Mary Beard named as Royal Academy of Arts professor of ancient literature
Nick Clark is the arts correspondent of The Independent. He joined the newspaper in June 2007, initially reporting on the stock markets. He has covered beats including the City, and technology, media and telecoms and made the switch to arts in December 2011. He has also contributed articles to the sports section.
Wednesday 10 April 2013
Mary Beard is to follow in the steps of luminaries such as Samuel Johnson after the Royal Academy of Arts named her as its new professor of ancient literature.
While the title is largely honorific, the professor’s role will be to promote ancient history at the RA and among the academicians. She hopes to start with artists Tracey Emin and Grayson Perry.
“The duties are miniscule in formal terms, and the rewards are social. But I’m hoping there’ll be ways of using this to get a bit more classical things signalled through art or in the Academy,” Prof Beard said before adding: “It will be a pleasure occasionally to put a classical thorn in the side”

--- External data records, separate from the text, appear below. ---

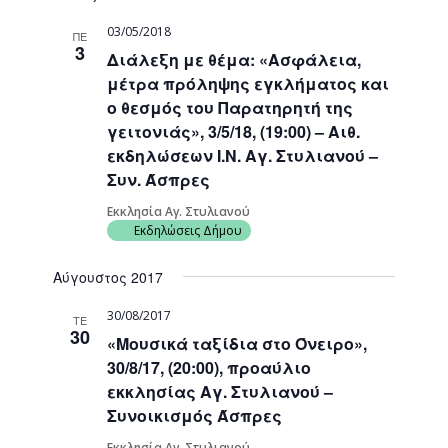
03/05/2018
ΠΕ
3
Διάλεξη με θέμα: «Ασφάλεια,
μέτρα πρόληψης εγκλήματος και
ο θεσμός του Παρατηρητή της
γειτονιάς», 3/5/18, (19:00) – Αιθ.
εκδηλώσεων Ι.Ν. Αγ. Στυλιανού –
Συν. Άσπρες
Εκκλησία Αγ. Στυλιανού
Εκδηλώσεις Δήμου
Αύγουστος 2017
30/08/2017
ΤΕ
30
«Μουσικά ταξίδια στο Όνειρο»,
30/8/17, (20:00), προαύλιο
εκκλησίας Αγ. Στυλιανού –
Συνοικισμός Άσπρες
Εκκλησία Αγ. Στυλιανού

Prof Beard, who is professor of classics at the University of Cambridge and who has written and presented several popular BBC Two documentaries on Roman history, takes over from Eric Handley, who died earlier this year.
She said: “I’m extremely pleased because this job has a lovely history to it and it also gives a signal that ancient literature and the ancient world is still important in modern art practice.”
She added that standing up for the classical “doesn’t mean I’m going to be boringly dull and conservative. It’s not just columns”.
The position of ancient literature professor was instituted in 1770, shortly after the founding of the Royal Academy itself, with Johnson the first in the post.
In the past the professor would have helped students of the field and selected translations of the classics for the RA’s library.
“There’s an extraordinary myth about modern art practice, which is it has rejected the classical world,” Prof Beard said. “That’s clearly bonkers. Enormous amounts of formative 20th century art and beginnings of modern art are deeply rooted in the classics.” She added: “Let’s get Tracey doing it. Let’s get Grayson.”
The Bronze exhibition at the RA last year was “a great example about how you can integrate classical work with a much broader sweep of art history and art practice.”
The work of art Prof Beard would particularly like to be re-imagined by a contemporary artist is the statue of Laocoon and His Sons in the Vatican Museums in Rome.
“People have always rediscovered the ancient world, but now people are more confident about saying it has radical implications and exciting implications and you can enjoy it,” Prof Beard said.